> [EXERCÍCIOS]
a: Traduza para o inglês esta frase do texto sobre povos indígenas: "Estima-se que haja no Brasil hoje 114 territórios possivelmente habitados por estes povos ditos isolados – ou, nas palavras da líder Sônia Guajajara, povos autônomos –, sendo 29 confirmados."
b: Reescreva em forma de lista, mantendo os fatos principais, o parágrafo do texto sobre povos indígenas que começa com "No entanto, os interesses".
c: Copie literalmente o trecho do texto sobre povos indígenas que vai de "No entanto, os" a "sendo 29 confirmados.".

> [TEXTO DA PÁGINA]
====

As ameaças aos povos indígenas brasileiros vêm ocupando a pauta de discussões há muitos anos – é possível dizer que nunca no Brasil os direitos dos povos originários foram plenamente respeitados, nem mesmo após a Constituição de 1988, que os prevê formalmente. Isso fica bastante evidente, por exemplo, na atual discussão sobre o Marco Temporal no Supremo Tribunal Federal, tese que visa à demarcação apenas de terras nas quais indígenas já viviam em 5 de outubro de 1988, contrariando seus direitos originários aos territórios.
No entanto, os interesses de determinados grupos econômicos e políticos vêm promovendo uma escalada sem precedentes nestes ataques – algo que especialistas já chamam de guerra aos povos indígenas. Desde meados de 2021, movimentações entre parlamentares e a própria Funai – órgão designado para proteger estas comunidades – estão mobilizando a sociedade civil para impedir mais um genocídio: o dos povos indígenas não contatados. Estima-se que haja no Brasil hoje 114 territórios possivelmente habitados por estes povos ditos isolados – ou, nas palavras da líder Sônia Guajajara, povos autônomos –, sendo 29 confirmados.

====

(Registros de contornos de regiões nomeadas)
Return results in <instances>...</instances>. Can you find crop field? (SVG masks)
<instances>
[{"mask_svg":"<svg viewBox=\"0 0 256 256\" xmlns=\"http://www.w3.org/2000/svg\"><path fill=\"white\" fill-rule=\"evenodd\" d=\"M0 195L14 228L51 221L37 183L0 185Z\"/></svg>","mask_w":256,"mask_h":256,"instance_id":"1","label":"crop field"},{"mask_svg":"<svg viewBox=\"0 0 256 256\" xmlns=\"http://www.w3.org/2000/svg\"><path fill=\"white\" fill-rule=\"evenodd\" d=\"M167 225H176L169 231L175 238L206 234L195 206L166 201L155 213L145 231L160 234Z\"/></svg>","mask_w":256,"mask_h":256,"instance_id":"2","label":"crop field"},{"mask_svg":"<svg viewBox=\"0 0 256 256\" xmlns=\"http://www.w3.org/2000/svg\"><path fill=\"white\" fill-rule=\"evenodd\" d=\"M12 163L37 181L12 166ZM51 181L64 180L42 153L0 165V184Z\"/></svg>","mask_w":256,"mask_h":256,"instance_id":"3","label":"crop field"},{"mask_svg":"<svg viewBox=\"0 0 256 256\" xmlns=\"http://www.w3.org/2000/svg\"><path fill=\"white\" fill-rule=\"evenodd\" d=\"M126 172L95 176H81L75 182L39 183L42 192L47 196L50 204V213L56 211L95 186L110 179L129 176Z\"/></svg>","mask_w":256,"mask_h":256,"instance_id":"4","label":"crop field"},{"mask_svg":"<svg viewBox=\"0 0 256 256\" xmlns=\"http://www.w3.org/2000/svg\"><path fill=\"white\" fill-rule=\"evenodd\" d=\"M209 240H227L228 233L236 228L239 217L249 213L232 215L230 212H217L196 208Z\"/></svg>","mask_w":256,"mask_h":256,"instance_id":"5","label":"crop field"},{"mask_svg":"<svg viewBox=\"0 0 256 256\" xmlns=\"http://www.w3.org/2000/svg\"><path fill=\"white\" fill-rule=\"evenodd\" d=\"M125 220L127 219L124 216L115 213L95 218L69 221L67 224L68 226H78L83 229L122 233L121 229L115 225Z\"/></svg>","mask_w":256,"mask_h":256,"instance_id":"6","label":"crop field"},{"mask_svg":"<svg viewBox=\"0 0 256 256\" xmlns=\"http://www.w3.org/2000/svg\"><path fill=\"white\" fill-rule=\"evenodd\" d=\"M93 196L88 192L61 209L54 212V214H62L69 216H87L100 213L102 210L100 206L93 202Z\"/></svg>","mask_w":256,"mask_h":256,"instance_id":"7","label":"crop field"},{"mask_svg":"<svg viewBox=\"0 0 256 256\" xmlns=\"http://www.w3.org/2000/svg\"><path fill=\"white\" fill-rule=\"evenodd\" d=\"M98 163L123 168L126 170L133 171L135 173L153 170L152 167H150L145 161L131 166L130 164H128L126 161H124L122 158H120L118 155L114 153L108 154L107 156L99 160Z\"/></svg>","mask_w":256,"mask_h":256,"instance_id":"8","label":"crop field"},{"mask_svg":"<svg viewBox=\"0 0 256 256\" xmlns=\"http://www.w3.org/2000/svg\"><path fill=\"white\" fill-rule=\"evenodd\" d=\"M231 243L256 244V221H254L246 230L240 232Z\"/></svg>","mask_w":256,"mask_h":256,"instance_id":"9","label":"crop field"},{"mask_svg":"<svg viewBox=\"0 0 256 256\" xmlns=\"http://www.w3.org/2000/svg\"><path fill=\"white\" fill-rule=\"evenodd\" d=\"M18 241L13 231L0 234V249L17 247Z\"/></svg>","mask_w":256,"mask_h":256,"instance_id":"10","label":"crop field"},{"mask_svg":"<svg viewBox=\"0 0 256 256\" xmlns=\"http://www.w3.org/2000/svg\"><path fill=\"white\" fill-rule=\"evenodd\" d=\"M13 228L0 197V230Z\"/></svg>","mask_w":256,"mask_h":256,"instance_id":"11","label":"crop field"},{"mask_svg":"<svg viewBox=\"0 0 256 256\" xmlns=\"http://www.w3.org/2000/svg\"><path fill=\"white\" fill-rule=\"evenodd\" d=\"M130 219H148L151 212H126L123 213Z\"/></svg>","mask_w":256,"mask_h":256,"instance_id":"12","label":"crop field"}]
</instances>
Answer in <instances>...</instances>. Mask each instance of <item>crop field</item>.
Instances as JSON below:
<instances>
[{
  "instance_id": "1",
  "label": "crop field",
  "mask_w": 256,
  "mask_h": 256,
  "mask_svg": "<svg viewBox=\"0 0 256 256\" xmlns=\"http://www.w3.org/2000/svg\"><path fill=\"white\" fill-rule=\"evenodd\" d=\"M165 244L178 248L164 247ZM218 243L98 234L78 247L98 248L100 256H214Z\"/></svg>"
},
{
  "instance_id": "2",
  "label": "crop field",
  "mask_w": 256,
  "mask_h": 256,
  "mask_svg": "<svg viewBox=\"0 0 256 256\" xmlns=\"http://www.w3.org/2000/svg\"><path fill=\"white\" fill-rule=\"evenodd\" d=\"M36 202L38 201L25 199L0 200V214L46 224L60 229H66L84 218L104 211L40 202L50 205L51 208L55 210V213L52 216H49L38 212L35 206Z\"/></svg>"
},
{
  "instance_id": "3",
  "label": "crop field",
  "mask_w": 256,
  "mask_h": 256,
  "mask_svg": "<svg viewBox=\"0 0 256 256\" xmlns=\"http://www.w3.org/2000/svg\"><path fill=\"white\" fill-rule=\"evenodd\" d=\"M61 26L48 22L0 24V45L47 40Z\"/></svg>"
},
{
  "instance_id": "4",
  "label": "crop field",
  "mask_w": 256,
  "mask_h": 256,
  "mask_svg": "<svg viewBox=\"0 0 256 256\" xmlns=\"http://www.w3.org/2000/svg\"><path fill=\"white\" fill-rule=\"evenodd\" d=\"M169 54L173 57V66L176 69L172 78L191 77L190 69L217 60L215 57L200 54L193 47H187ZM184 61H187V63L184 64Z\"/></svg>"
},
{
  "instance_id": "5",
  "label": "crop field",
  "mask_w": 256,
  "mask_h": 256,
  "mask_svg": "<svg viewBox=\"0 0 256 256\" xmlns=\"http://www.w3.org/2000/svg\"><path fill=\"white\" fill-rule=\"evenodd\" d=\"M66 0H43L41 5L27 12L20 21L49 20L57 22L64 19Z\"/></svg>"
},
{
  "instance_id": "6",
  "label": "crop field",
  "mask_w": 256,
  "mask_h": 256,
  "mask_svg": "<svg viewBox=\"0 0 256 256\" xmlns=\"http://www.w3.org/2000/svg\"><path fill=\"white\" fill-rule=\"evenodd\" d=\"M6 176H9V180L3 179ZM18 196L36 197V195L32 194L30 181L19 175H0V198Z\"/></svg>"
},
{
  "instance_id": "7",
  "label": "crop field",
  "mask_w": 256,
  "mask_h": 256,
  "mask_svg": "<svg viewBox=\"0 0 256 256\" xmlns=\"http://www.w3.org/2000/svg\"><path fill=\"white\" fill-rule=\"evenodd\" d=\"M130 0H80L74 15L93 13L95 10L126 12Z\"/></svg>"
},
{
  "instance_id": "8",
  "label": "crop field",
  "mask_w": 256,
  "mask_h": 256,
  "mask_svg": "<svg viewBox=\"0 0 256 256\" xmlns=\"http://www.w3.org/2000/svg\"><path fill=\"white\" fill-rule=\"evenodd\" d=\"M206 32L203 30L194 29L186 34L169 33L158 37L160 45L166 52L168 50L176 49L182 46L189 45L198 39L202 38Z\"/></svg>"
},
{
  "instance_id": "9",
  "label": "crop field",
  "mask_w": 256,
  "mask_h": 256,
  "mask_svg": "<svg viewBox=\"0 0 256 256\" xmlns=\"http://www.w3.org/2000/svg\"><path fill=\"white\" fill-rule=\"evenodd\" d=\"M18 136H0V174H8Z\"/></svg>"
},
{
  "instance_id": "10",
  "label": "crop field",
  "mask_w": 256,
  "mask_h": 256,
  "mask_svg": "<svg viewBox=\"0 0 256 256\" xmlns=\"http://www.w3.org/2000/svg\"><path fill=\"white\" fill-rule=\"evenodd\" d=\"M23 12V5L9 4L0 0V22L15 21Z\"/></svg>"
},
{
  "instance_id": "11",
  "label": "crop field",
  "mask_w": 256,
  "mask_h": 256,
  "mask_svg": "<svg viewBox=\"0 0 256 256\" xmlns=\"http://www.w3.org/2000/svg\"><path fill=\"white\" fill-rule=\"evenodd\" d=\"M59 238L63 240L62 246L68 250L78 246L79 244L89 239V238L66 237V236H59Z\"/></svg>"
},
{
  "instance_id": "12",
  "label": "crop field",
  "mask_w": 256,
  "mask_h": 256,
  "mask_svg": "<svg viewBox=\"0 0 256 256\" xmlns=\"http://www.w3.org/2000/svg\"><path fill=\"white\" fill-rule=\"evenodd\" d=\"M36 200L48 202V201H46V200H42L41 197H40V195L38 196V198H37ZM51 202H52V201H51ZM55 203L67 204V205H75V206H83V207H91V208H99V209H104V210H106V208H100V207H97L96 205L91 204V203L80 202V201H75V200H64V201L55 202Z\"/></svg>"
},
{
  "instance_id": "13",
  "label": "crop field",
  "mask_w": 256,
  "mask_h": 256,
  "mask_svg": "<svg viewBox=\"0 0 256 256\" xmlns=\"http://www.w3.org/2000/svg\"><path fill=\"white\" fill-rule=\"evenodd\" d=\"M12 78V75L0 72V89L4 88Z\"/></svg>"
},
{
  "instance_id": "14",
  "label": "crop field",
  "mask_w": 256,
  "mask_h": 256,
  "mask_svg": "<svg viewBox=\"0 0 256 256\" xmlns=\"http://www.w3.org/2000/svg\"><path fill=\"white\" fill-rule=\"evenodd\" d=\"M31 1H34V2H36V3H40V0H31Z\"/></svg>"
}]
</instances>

====

> [RESPOSTAS FORNECIDAS]
a: It is estimated that there are currently 114 territories in Brazil possibly inhabited by these so-called isolated peoples – or, in the words of leader Sônia Guajajara, autonomous peoples – 29 of which are confirmed.

b:
- Interesses de determinados grupos econômicos e políticos promovem uma escalada sem precedentes nos ataques aos povos indígenas, que especialistas já chamam de guerra.
- Desde meados de 2021, movimentações de parlamentares e da própria Funai, órgão designado para proteger essas comunidades, mobilizam a sociedade civil para impedir o genocídio dos povos indígenas não contatados.
- Estima-se que haja hoje no Brasil 114 territórios possivelmente habitados por esses povos isolados, chamados de povos autônomos por Sônia Guajajara. Desses territórios, 29 são confirmados.

c:
No entanto, os interesses de determinados grupos econômicos e políticos vêm promovendo uma escalada sem precedentes nestes ataques – algo que especialistas já chamam de guerra aos povos indígenas. Desde meados de 2021, movimentações entre parlamentares e a própria Funai – órgão designado para proteger estas comunidades – estão mobilizando a sociedade civil para impedir mais um genocídio: o dos povos indígenas não contatados. Estima-se que haja no Brasil hoje 114 territórios possivelmente habitados por estes povos ditos isolados – ou, nas palavras da líder Sônia Guajajara, povos autônomos –, sendo 29 confirmados.